The elder generation truly has my respect. Tell whatever tales you want, but there's simply no way getting around the fact that WWII was a battle between good and evil, for nothing less than domination of the planet. As a historian, I believe we should more accurately lump WWI and WWII together, as two acts of the same play. In that three decades, one way of life was literally murdered, another rose...and was likewise obliterated. We went from monarchy to anarchy, and then to post-modern "democracy", all within half an average human's lifespan...enduring economic depression, pandemic, and radical upheaval, all in the same breath.
Hell, I don't think it was rocket fuel that propelled us to the Moon...so much as sheer, unbridled energy born of desperation.
However, it's important to remember that in many ways, our modern view of the world's history began in 1948. Humanity proved to itself that we're capable of anything...and then some. We had to create an entire new glossary of words to describe our ability to kill one another. All of that, good and bad, got lacquered over the centuries-old veneer of national cultural conscience; The result? Fess Parker swinging Ol' Betsy atop the Alamo, and Charlton Heston nobly defending New Orleans alongside a Russian-born emigre of Stalin's particular brand of tyranny. The nation's enormous manufacturing muscle switched from building B-17s to Fords, and men who stormed the beaches of Normandy started raising families. Many women who had endured privation under rationing, fear of loss, and taken up the slack of industry...were probably all too happy to put back on their pearls and cook pot-roast. We found comfort in an idea that wasn't so much manufactured, as it was carefully curated; the notion that at the heart of what it meant to be an American was courage, integrity, and above all-order. The ideal life was working Monday through Friday, cooking out on Saturday, and going to church on Sunday. Lost in such thoughts were memories of the Great Depression, Reconstruction, the Civil War, or any of the myriad of social ills that created the same...and continued to lurk on the periphery of "Mayberry".
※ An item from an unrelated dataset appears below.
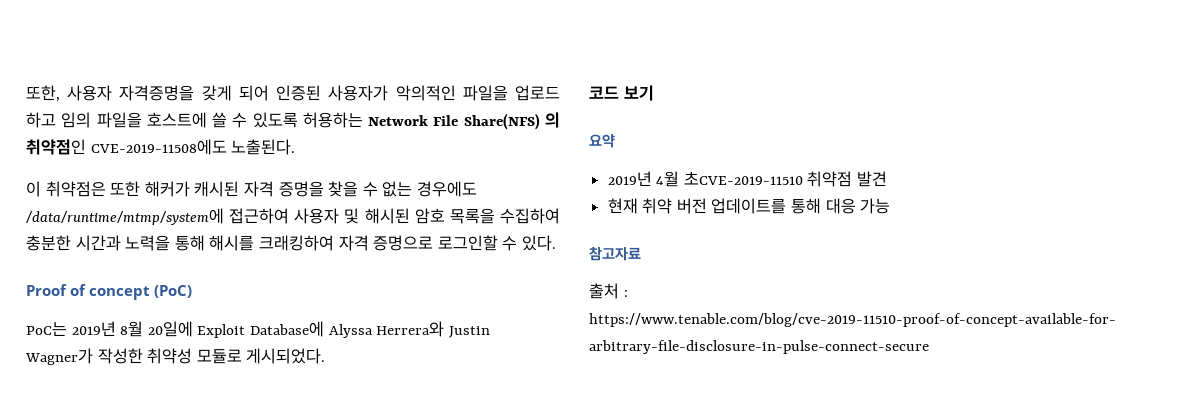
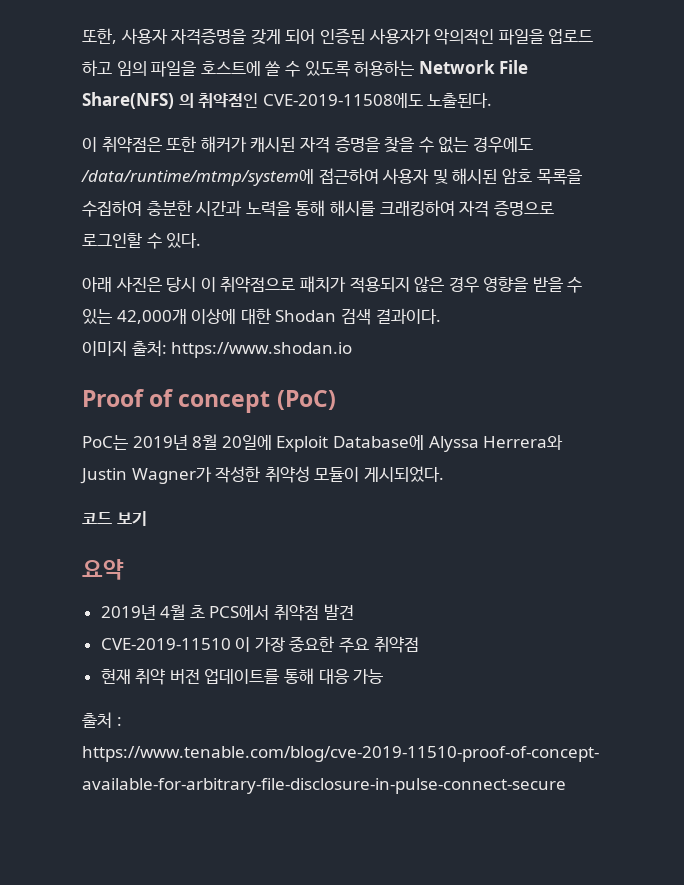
(556, 243) none -> [82,276,583,293] [82,308,441,325] [82,340,353,358] // 아래 사진은 당시 이 취약점으로 패치가 적용되지 않은 경우 영향을 받을 수 있는 42,000개 이상에 대한 Shodan 검색 결과이다. // 이미지 출처: https://www.shodan.io
[196,349,242,364] 모듈로 -> [314,467,360,482] 모듈이
[683,171,803,185] 초CVE-2019-11510 -> [189,605,270,620] 초 PCS에서
(888, 179) none -> [100,636,419,653] // CVE-2019-11510 이 가장 중요한 주요 취약점
[589,246,641,261] // 참고자료 -> (384, 676) none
I believe what people "miss" about the "1950s" is that sense of order. We want to believe that everywhere the flag flies, there lies freedom. We want to have a consistent set of values and beliefs to rally behind; not a polyglot of socially-sensitive viewpoints that can never agree...let alone work together. Such notions grate on younger ears because many grew up taking the Founding Fathers at their literal word as opposed to transposing our values onto them...or attempting to understand what they really meant. However, doing so creates a Gordian Knot that is always challenging our sense of right and wrong, just and unjust, reasonable and unreasonable.